*Task goal*
The data below holds a line containing "X176467000Y-57404000D03*" and a line containing "X146303999Y-94741999D03*"; please quote exactly those two lines and every line between them, and nothing else.

------------------------------------

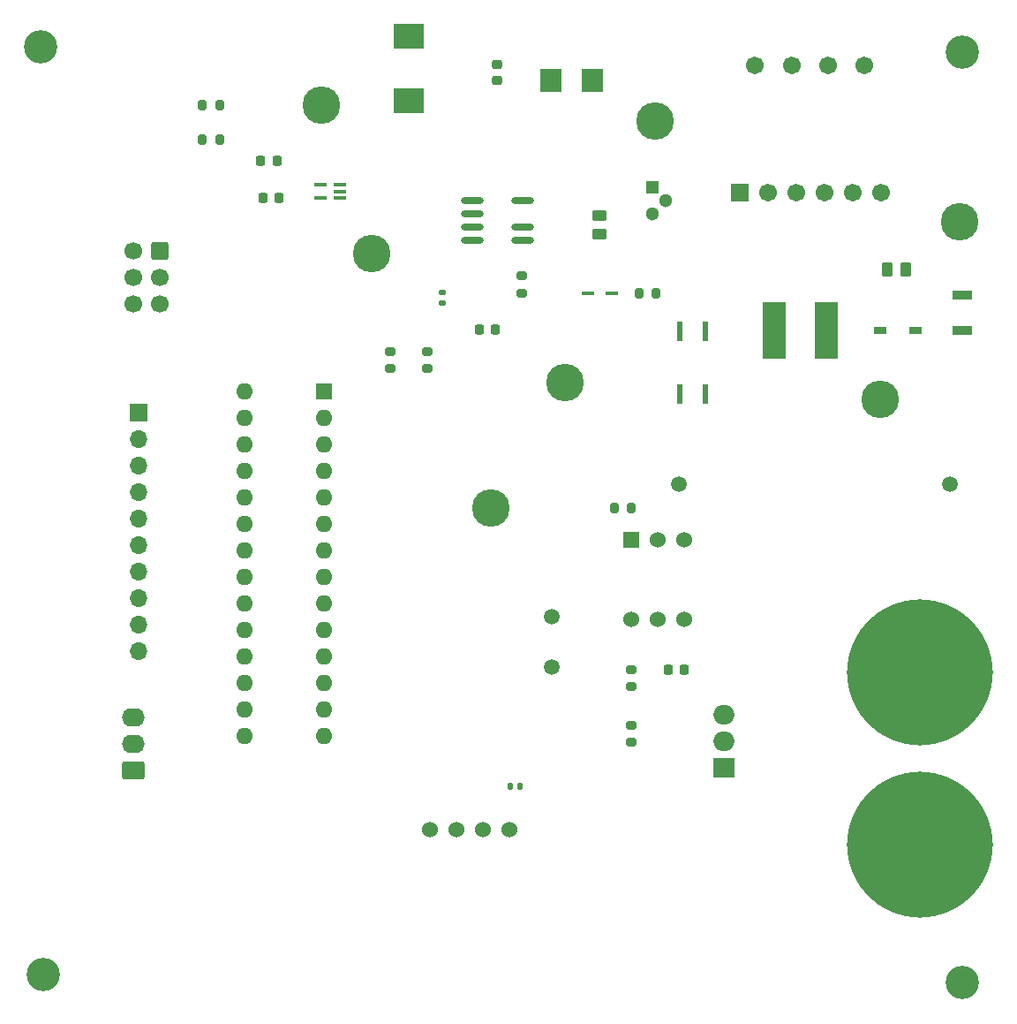
<source format=gts>
G04 #@! TF.GenerationSoftware,KiCad,Pcbnew,(7.0.0)*
G04 #@! TF.CreationDate,2023-03-29T00:30:15-05:00*
G04 #@! TF.ProjectId,445,3434352e-6b69-4636-9164-5f7063625858,rev?*
G04 #@! TF.SameCoordinates,Original*
G04 #@! TF.FileFunction,Soldermask,Top*
G04 #@! TF.FilePolarity,Negative*
%FSLAX46Y46*%
G04 Gerber Fmt 4.6, Leading zero omitted, Abs format (unit mm)*
G04 Created by KiCad (PCBNEW (7.0.0)) date 2023-03-29 00:30:15*
%MOMM*%
%LPD*%
G01*
G04 APERTURE LIST*
G04 Aperture macros list*
%AMRoundRect*
0 Rectangle with rounded corners*
0 $1 Rounding radius*
0 $2 $3 $4 $5 $6 $7 $8 $9 X,Y pos of 4 corners*
0 Add a 4 corners polygon primitive as box body*
4,1,4,$2,$3,$4,$5,$6,$7,$8,$9,$2,$3,0*
0 Add four circle primitives for the rounded corners*
1,1,$1+$1,$2,$3*
1,1,$1+$1,$4,$5*
1,1,$1+$1,$6,$7*
1,1,$1+$1,$8,$9*
0 Add four rect primitives between the rounded corners*
20,1,$1+$1,$2,$3,$4,$5,0*
20,1,$1+$1,$4,$5,$6,$7,0*
20,1,$1+$1,$6,$7,$8,$9,0*
20,1,$1+$1,$8,$9,$2,$3,0*%
G04 Aperture macros list end*
%ADD10C,3.200000*%
%ADD11R,1.200000X0.400000*%
%ADD12R,0.500000X1.850000*%
%ADD13RoundRect,0.225000X0.225000X0.250000X-0.225000X0.250000X-0.225000X-0.250000X0.225000X-0.250000X0*%
%ADD14RoundRect,0.200000X-0.200000X-0.275000X0.200000X-0.275000X0.200000X0.275000X-0.200000X0.275000X0*%
%ADD15C,1.500000*%
%ADD16R,1.701800X1.701800*%
%ADD17C,1.701800*%
%ADD18O,2.200001X0.599999*%
%ADD19RoundRect,0.200000X0.275000X-0.200000X0.275000X0.200000X-0.275000X0.200000X-0.275000X-0.200000X0*%
%ADD20RoundRect,0.250000X0.262500X0.450000X-0.262500X0.450000X-0.262500X-0.450000X0.262500X-0.450000X0*%
%ADD21RoundRect,0.200000X-0.275000X0.200000X-0.275000X-0.200000X0.275000X-0.200000X0.275000X0.200000X0*%
%ADD22RoundRect,0.250000X-0.450000X0.262500X-0.450000X-0.262500X0.450000X-0.262500X0.450000X0.262500X0*%
%ADD23R,1.905000X0.914400*%
%ADD24C,3.600000*%
%ADD25RoundRect,0.225000X-0.225000X-0.250000X0.225000X-0.250000X0.225000X0.250000X-0.225000X0.250000X0*%
%ADD26R,1.168400X0.457200*%
%ADD27RoundRect,0.200000X0.200000X0.275000X-0.200000X0.275000X-0.200000X-0.275000X0.200000X-0.275000X0*%
%ADD28C,9.000000*%
%ADD29C,14.000000*%
%ADD30RoundRect,0.225000X0.250000X-0.225000X0.250000X0.225000X-0.250000X0.225000X-0.250000X-0.225000X0*%
%ADD31RoundRect,0.140000X0.140000X0.170000X-0.140000X0.170000X-0.140000X-0.170000X0.140000X-0.170000X0*%
%ADD32R,2.000000X1.905000*%
%ADD33O,2.000000X1.905000*%
%ADD34R,2.260600X5.511800*%
%ADD35RoundRect,0.135000X0.185000X-0.135000X0.185000X0.135000X-0.185000X0.135000X-0.185000X-0.135000X0*%
%ADD36R,1.300000X1.300000*%
%ADD37C,1.300000*%
%ADD38R,2.057400X2.260600*%
%ADD39R,2.895600X2.400300*%
%ADD40R,1.219200X0.762000*%
%ADD41R,1.700000X1.700000*%
%ADD42O,1.700000X1.700000*%
%ADD43R,1.600000X1.600000*%
%ADD44O,1.600000X1.600000*%
%ADD45C,1.530000*%
%ADD46RoundRect,0.250000X0.600000X0.600000X-0.600000X0.600000X-0.600000X-0.600000X0.600000X-0.600000X0*%
%ADD47C,1.700000*%
%ADD48R,1.524000X1.524000*%
%ADD49C,1.524000*%
%ADD50RoundRect,0.250000X0.845000X-0.620000X0.845000X0.620000X-0.845000X0.620000X-0.845000X-0.620000X0*%
%ADD51O,2.190000X1.740000*%
G04 APERTURE END LIST*
D10*
X119126000Y-33782000D03*
D11*
X147827999Y-48259999D03*
X147827999Y-47609999D03*
X147827999Y-46959999D03*
X145927999Y-46959999D03*
X145927999Y-48259999D03*
D12*
X182859999Y-60982999D03*
X180359999Y-60982999D03*
X180359999Y-67032999D03*
X182859999Y-67032999D03*
D13*
X162687000Y-60833000D03*
X161137000Y-60833000D03*
D14*
X174118000Y-77978000D03*
X175768000Y-77978000D03*
D15*
X206294000Y-75692000D03*
X180294000Y-75692000D03*
D16*
X186175999Y-47745999D03*
D17*
X188876000Y-47746000D03*
X191576000Y-47746000D03*
X194276000Y-47746000D03*
X196976000Y-47746000D03*
X199676000Y-47746000D03*
X198116000Y-35546000D03*
X194616000Y-35546000D03*
X191116000Y-35546000D03*
X187616000Y-35546000D03*
D10*
X207518000Y-34290000D03*
D18*
X160527999Y-48513999D03*
X160527999Y-49783999D03*
X160527999Y-51053999D03*
X160527999Y-52323999D03*
X165327999Y-52323999D03*
X165327999Y-51053999D03*
X165327999Y-48513999D03*
D19*
X165214000Y-57340000D03*
X165214000Y-55690000D03*
D20*
X202080500Y-55118000D03*
X200255500Y-55118000D03*
D21*
X152654000Y-62929000D03*
X152654000Y-64579000D03*
D22*
X172720000Y-49877500D03*
X172720000Y-51702500D03*
D23*
X207517999Y-60959999D03*
X207517999Y-57556399D03*
D24*
X150876000Y-53594000D03*
D25*
X179311000Y-93472000D03*
X180861000Y-93472000D03*
D26*
X173837599Y-57403999D03*
X171602399Y-57403999D03*
D24*
X169418000Y-65913000D03*
D21*
X156210000Y-62929000D03*
X156210000Y-64579000D03*
D10*
X207518000Y-123444000D03*
D27*
X136270000Y-39370000D03*
X134620000Y-39370000D03*
D21*
X175768000Y-93409000D03*
X175768000Y-95059000D03*
D28*
X203454000Y-110236000D03*
D29*
X203454000Y-110236000D03*
D24*
X199644000Y-67564000D03*
X162306000Y-77978000D03*
D27*
X178117000Y-57404000D03*
X176467000Y-57404000D03*
D30*
X162839400Y-36982700D03*
X162839400Y-35432700D03*
D24*
X178054000Y-40894000D03*
D31*
X165100000Y-104648000D03*
X164140000Y-104648000D03*
D25*
X140449000Y-48260000D03*
X141999000Y-48260000D03*
D32*
X184586999Y-102869999D03*
D33*
X184586999Y-100329999D03*
X184586999Y-97789999D03*
D27*
X136270000Y-42672000D03*
X134620000Y-42672000D03*
D34*
X194436999Y-60959999D03*
X189483999Y-60959999D03*
D35*
X157594000Y-58295000D03*
X157594000Y-57275000D03*
D36*
X177799999Y-47233999D03*
D37*
X179070000Y-48514000D03*
X177800000Y-49774000D03*
D10*
X119380000Y-122682000D03*
D24*
X207264000Y-50546000D03*
X146050000Y-39370000D03*
D21*
X175705000Y-98743000D03*
X175705000Y-100393000D03*
D28*
X203454000Y-93726000D03*
D29*
X203454000Y-93726000D03*
D38*
X171996099Y-36969699D03*
X168059099Y-36969699D03*
D13*
X141758000Y-44704000D03*
X140208000Y-44704000D03*
D39*
X154431999Y-38868349D03*
X154431999Y-32759649D03*
D40*
X202996799Y-60959999D03*
X199643999Y-60959999D03*
D41*
X128523999Y-68833999D03*
D42*
X128523999Y-71373999D03*
X128523999Y-73913999D03*
X128523999Y-76453999D03*
X128523999Y-78993999D03*
X128523999Y-81533999D03*
X128523999Y-84073999D03*
X128523999Y-86613999D03*
X128523999Y-89153999D03*
X128523999Y-91693999D03*
D15*
X168148000Y-93218000D03*
X168148000Y-88338000D03*
D43*
X146303999Y-66801999D03*
D44*
X146303999Y-69341999D03*
X146303999Y-71881999D03*
X146303999Y-74421999D03*
X146303999Y-76961999D03*
X146303999Y-79501999D03*
X146303999Y-82041999D03*
X146303999Y-84581999D03*
X146303999Y-87121999D03*
X146303999Y-89661999D03*
X146303999Y-92201999D03*
X146303999Y-94741999D03*
X146303999Y-97281999D03*
X146303999Y-99821999D03*
X138683999Y-99821999D03*
X138683999Y-97281999D03*
X138683999Y-94741999D03*
X138683999Y-92201999D03*
X138683999Y-89661999D03*
X138683999Y-87121999D03*
X138683999Y-84581999D03*
X138683999Y-82041999D03*
X138683999Y-79501999D03*
X138683999Y-76961999D03*
X138683999Y-74421999D03*
X138683999Y-71881999D03*
X138683999Y-69341999D03*
X138683999Y-66801999D03*
D45*
X164084000Y-108731000D03*
X161544000Y-108731000D03*
X159004000Y-108731000D03*
X156464000Y-108731000D03*
D46*
X130556000Y-53340000D03*
D47*
X128016000Y-53340000D03*
X130556000Y-55880000D03*
X128016000Y-55880000D03*
X130556000Y-58420000D03*
X128016000Y-58420000D03*
D48*
X175767999Y-81025999D03*
D49*
X178308000Y-81026000D03*
X180848000Y-81026000D03*
X180848000Y-88646000D03*
X178308000Y-88646000D03*
X175768000Y-88646000D03*
D50*
X128006000Y-103124000D03*
D51*
X128005999Y-100583999D03*
X128005999Y-98043999D03*
M02*

</source>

------------------------------------

*Problem solution*
X176467000Y-57404000D03*
D30*
X162839400Y-36982700D03*
X162839400Y-35432700D03*
D24*
X178054000Y-40894000D03*
D31*
X165100000Y-104648000D03*
X164140000Y-104648000D03*
D25*
X140449000Y-48260000D03*
X141999000Y-48260000D03*
D32*
X184586999Y-102869999D03*
D33*
X184586999Y-100329999D03*
X184586999Y-97789999D03*
D27*
X136270000Y-42672000D03*
X134620000Y-42672000D03*
D34*
X194436999Y-60959999D03*
X189483999Y-60959999D03*
D35*
X157594000Y-58295000D03*
X157594000Y-57275000D03*
D36*
X177799999Y-47233999D03*
D37*
X179070000Y-48514000D03*
X177800000Y-49774000D03*
D10*
X119380000Y-122682000D03*
D24*
X207264000Y-50546000D03*
X146050000Y-39370000D03*
D21*
X175705000Y-98743000D03*
X175705000Y-100393000D03*
D28*
X203454000Y-93726000D03*
D29*
X203454000Y-93726000D03*
D38*
X171996099Y-36969699D03*
X168059099Y-36969699D03*
D13*
X141758000Y-44704000D03*
X140208000Y-44704000D03*
D39*
X154431999Y-38868349D03*
X154431999Y-32759649D03*
D40*
X202996799Y-60959999D03*
X199643999Y-60959999D03*
D41*
X128523999Y-68833999D03*
D42*
X128523999Y-71373999D03*
X128523999Y-73913999D03*
X128523999Y-76453999D03*
X128523999Y-78993999D03*
X128523999Y-81533999D03*
X128523999Y-84073999D03*
X128523999Y-86613999D03*
X128523999Y-89153999D03*
X128523999Y-91693999D03*
D15*
X168148000Y-93218000D03*
X168148000Y-88338000D03*
D43*
X146303999Y-66801999D03*
D44*
X146303999Y-69341999D03*
X146303999Y-71881999D03*
X146303999Y-74421999D03*
X146303999Y-76961999D03*
X146303999Y-79501999D03*
X146303999Y-82041999D03*
X146303999Y-84581999D03*
X146303999Y-87121999D03*
X146303999Y-89661999D03*
X146303999Y-92201999D03*
X146303999Y-94741999D03*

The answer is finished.